## EXERCISE DESCRIPTION
Every line in the records below that holds "KiCad" must be identified and copied.

Hardware project source files
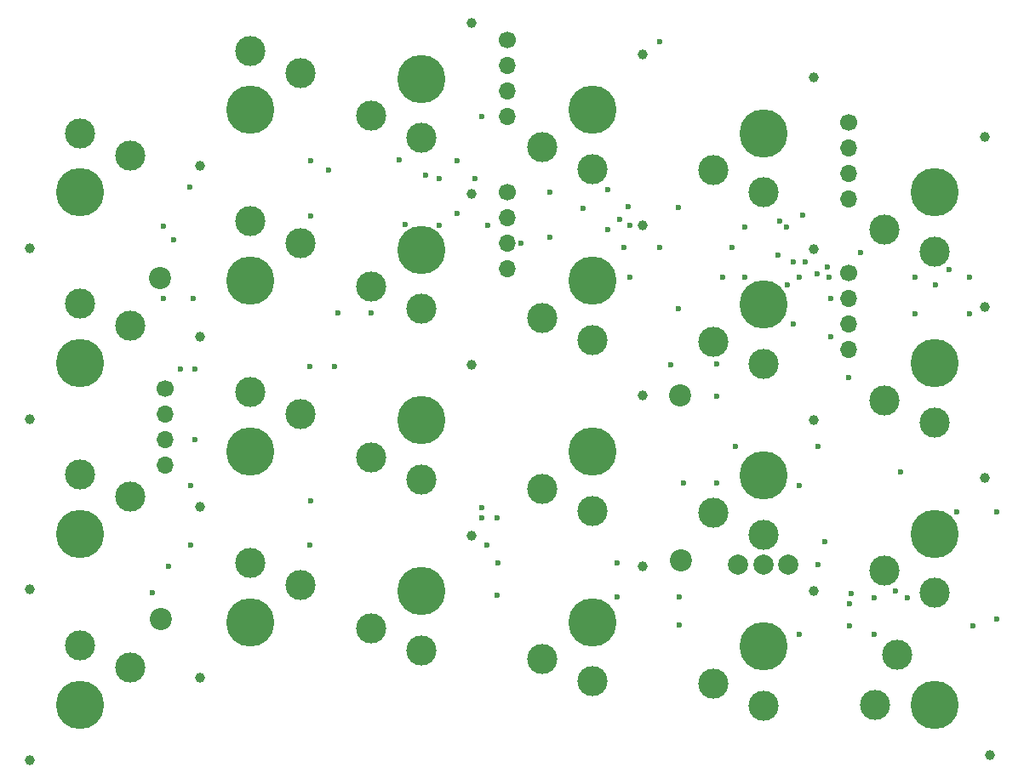
<source format=gbr>
G04 #@! TF.GenerationSoftware,KiCad,Pcbnew,9.0.0*
G04 #@! TF.CreationDate,2025-03-30T21:57:13+09:00*
G04 #@! TF.ProjectId,nofy,6e6f6679-2e6b-4696-9361-645f70636258,rev?*
G04 #@! TF.SameCoordinates,Original*
G04 #@! TF.FileFunction,Soldermask,Top*
G04 #@! TF.FilePolarity,Negative*
%FSLAX46Y46*%
G04 Gerber Fmt 4.6, Leading zero omitted, Abs format (unit mm)*
G04 Created by KiCad (PCBNEW 9.0.0) date 2025-03-30 21:57:13*
%MOMM*%
%LPD*%
G01*
G04 APERTURE LIST*
%ADD10C,3.000000*%
%ADD11C,4.800000*%
%ADD12C,1.000000*%
%ADD13C,2.200000*%
%ADD14C,1.700000*%
%ADD15O,1.700000X1.700000*%
%ADD16C,2.000000*%
%ADD17C,0.600000*%
G04 APERTURE END LIST*
D10*
X106100000Y-84300000D03*
D11*
X109800000Y-89300000D03*
D10*
X103900000Y-89300000D03*
D12*
X115350000Y-94300000D03*
D13*
X32900000Y-80800000D03*
X84500000Y-58500000D03*
D10*
X29800000Y-68600000D03*
D11*
X24800000Y-72300000D03*
D10*
X24800000Y-66400000D03*
D12*
X19800000Y-77850000D03*
D10*
X29800000Y-85600000D03*
D11*
X24800000Y-89300000D03*
D10*
X24800000Y-83400000D03*
D12*
X19800000Y-94850000D03*
D10*
X104800000Y-76000000D03*
D11*
X109800000Y-72300000D03*
D10*
X109800000Y-78200000D03*
D12*
X114800000Y-66750000D03*
D10*
X104800000Y-59000000D03*
D11*
X109800000Y-55300000D03*
D10*
X109800000Y-61200000D03*
D12*
X114800000Y-49750000D03*
D14*
X67300000Y-23160000D03*
D15*
X67300000Y-25700000D03*
X67300000Y-28240000D03*
X67300000Y-30780000D03*
D10*
X53800000Y-64700000D03*
D11*
X58800000Y-61000000D03*
D10*
X58800000Y-66900000D03*
D12*
X63800000Y-55450000D03*
D13*
X32800000Y-46800000D03*
D10*
X46800000Y-77400000D03*
D11*
X41800000Y-81100000D03*
D10*
X41800000Y-75200000D03*
D12*
X36800000Y-86650000D03*
D14*
X101300000Y-46360000D03*
D15*
X101300000Y-48900000D03*
X101300000Y-51440000D03*
X101300000Y-53980000D03*
D10*
X70800000Y-67800000D03*
D11*
X75800000Y-64100000D03*
D10*
X75800000Y-70000000D03*
D12*
X80800000Y-58550000D03*
D10*
X87800000Y-87200000D03*
D11*
X92800000Y-83500000D03*
D10*
X92800000Y-89400000D03*
D12*
X97800000Y-77950000D03*
D10*
X87800000Y-36100000D03*
D11*
X92800000Y-32400000D03*
D10*
X92800000Y-38300000D03*
D12*
X97800000Y-26850000D03*
D10*
X87800000Y-53200000D03*
D11*
X92800000Y-49500000D03*
D10*
X92800000Y-55400000D03*
D12*
X97800000Y-43950000D03*
D10*
X87800000Y-70200000D03*
D11*
X92800000Y-66500000D03*
D10*
X92800000Y-72400000D03*
D12*
X97800000Y-60950000D03*
D10*
X53800000Y-47700000D03*
D11*
X58800000Y-44000000D03*
D10*
X58800000Y-49900000D03*
D12*
X63800000Y-38450000D03*
D10*
X104800000Y-42000000D03*
D11*
X109800000Y-38300000D03*
D10*
X109800000Y-44200000D03*
D12*
X114800000Y-32750000D03*
D10*
X53800000Y-81700000D03*
D11*
X58800000Y-78000000D03*
D10*
X58800000Y-83900000D03*
D12*
X63800000Y-72450000D03*
D13*
X84630000Y-74910000D03*
D10*
X46800000Y-60400000D03*
D11*
X41800000Y-64100000D03*
D10*
X41800000Y-58200000D03*
D12*
X36800000Y-69650000D03*
D10*
X70800000Y-84800000D03*
D11*
X75800000Y-81100000D03*
D10*
X75800000Y-87000000D03*
D12*
X80800000Y-75550000D03*
D10*
X70800000Y-50800000D03*
D11*
X75800000Y-47100000D03*
D10*
X75800000Y-53000000D03*
D12*
X80800000Y-41550000D03*
D10*
X70800000Y-33800000D03*
D11*
X75800000Y-30100000D03*
D10*
X75800000Y-36000000D03*
D12*
X80800000Y-24550000D03*
D10*
X29800000Y-34600000D03*
D11*
X24800000Y-38300000D03*
D10*
X24800000Y-32400000D03*
D12*
X19800000Y-43850000D03*
D14*
X33315000Y-57805000D03*
D15*
X33315000Y-60345000D03*
X33315000Y-62885000D03*
X33315000Y-65425000D03*
D10*
X53800000Y-30700000D03*
D11*
X58800000Y-27000000D03*
D10*
X58800000Y-32900000D03*
D12*
X63800000Y-21450000D03*
D10*
X46800000Y-26400000D03*
D11*
X41800000Y-30100000D03*
D10*
X41800000Y-24200000D03*
D12*
X36800000Y-35650000D03*
D14*
X101315000Y-31305000D03*
D15*
X101315000Y-33845000D03*
X101315000Y-36385000D03*
X101315000Y-38925000D03*
D10*
X29800000Y-51600000D03*
D11*
X24800000Y-55300000D03*
D10*
X24800000Y-49400000D03*
D12*
X19800000Y-60850000D03*
D10*
X46800000Y-43400000D03*
D11*
X41800000Y-47100000D03*
D10*
X41800000Y-41200000D03*
D12*
X36800000Y-52650000D03*
D14*
X67300000Y-38305000D03*
D15*
X67300000Y-40845000D03*
X67300000Y-43385000D03*
X67300000Y-45925000D03*
D16*
X90300000Y-75400000D03*
X95300000Y-75400000D03*
X92800000Y-75400000D03*
D17*
X90950000Y-41747700D03*
X95121200Y-41747700D03*
X90946900Y-46767000D03*
X96400900Y-46767000D03*
X96350000Y-67472800D03*
X106450000Y-66100000D03*
X84378500Y-39787700D03*
X84378500Y-49860300D03*
X36083900Y-48900000D03*
X96679700Y-40573300D03*
X33150000Y-48850000D03*
X99342900Y-46739700D03*
X35750000Y-37750000D03*
X99486700Y-52662300D03*
X99486700Y-48900000D03*
X50150000Y-55624400D03*
X47718400Y-55624400D03*
X62350000Y-35158800D03*
X56559200Y-35053300D03*
X57161100Y-41478100D03*
X62350000Y-40427600D03*
X50450000Y-50315600D03*
X53808800Y-50315600D03*
X74851700Y-39878900D03*
X79350000Y-39724300D03*
X95788300Y-45241000D03*
X95788300Y-51440000D03*
X68654600Y-43390200D03*
X59214100Y-36584300D03*
X36229700Y-55905900D03*
X77310100Y-41996700D03*
X95181200Y-47536600D03*
X60600000Y-41573800D03*
X109931900Y-47536600D03*
X34168900Y-43022500D03*
X49550000Y-36100000D03*
X34798200Y-55905900D03*
X36229700Y-62885000D03*
X34168900Y-43022500D03*
X47750000Y-40640700D03*
X65397200Y-41573800D03*
X94225100Y-44558000D03*
X78893300Y-43806600D03*
X84424400Y-81368600D03*
X116031800Y-80779500D03*
X116031800Y-70146200D03*
X66300000Y-78395700D03*
X112067400Y-70146200D03*
X65317500Y-73397000D03*
X47718400Y-73397000D03*
X32050000Y-78150000D03*
X78226600Y-78587600D03*
X33600000Y-75500000D03*
X35829600Y-67472800D03*
X78226600Y-75178900D03*
X47773500Y-69006700D03*
X84411100Y-78587600D03*
X64781200Y-69693400D03*
X101407000Y-81431400D03*
X64781200Y-70733000D03*
X64781200Y-30780000D03*
X66366100Y-75178900D03*
X66300000Y-70733000D03*
X113612000Y-81431400D03*
X35829600Y-73400000D03*
X101407000Y-79259800D03*
X94446200Y-41145900D03*
X60570300Y-36897900D03*
X96985900Y-45184200D03*
X64151700Y-36950000D03*
X77323300Y-38009600D03*
X33150000Y-41650000D03*
X111300000Y-46011000D03*
X47750000Y-35114300D03*
X78518400Y-40966600D03*
X98155000Y-46423500D03*
X99170900Y-45716900D03*
X98927800Y-73083000D03*
X103791600Y-82283300D03*
X96350000Y-82283300D03*
X107090500Y-78645100D03*
X103791600Y-78645100D03*
X107850000Y-46754100D03*
X113350000Y-46754100D03*
X113350000Y-50350000D03*
X107876600Y-50350000D03*
X79509900Y-41568300D03*
X79509900Y-46738100D03*
X88775400Y-46738100D03*
X82453200Y-43760000D03*
X82453200Y-23271100D03*
X98216300Y-63564800D03*
X89649600Y-43760000D03*
X98216300Y-75400000D03*
X90067600Y-63564800D03*
X71580000Y-42788500D03*
X105942000Y-78015300D03*
X71580000Y-38273700D03*
X102461800Y-44258600D03*
X101519200Y-78255700D03*
X101300000Y-56743200D03*
X88191600Y-58586500D03*
X84822300Y-67220900D03*
X88191600Y-67220900D03*
X88191600Y-55357300D03*
X83608700Y-55455100D03*
M02*

</source>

## PROBLEM SOLUTION
G04 #@! TF.GenerationSoftware,KiCad,Pcbnew,9.0.0*
G04 Created by KiCad (PCBNEW 9.0.0) date 2025-03-30 21:57:13*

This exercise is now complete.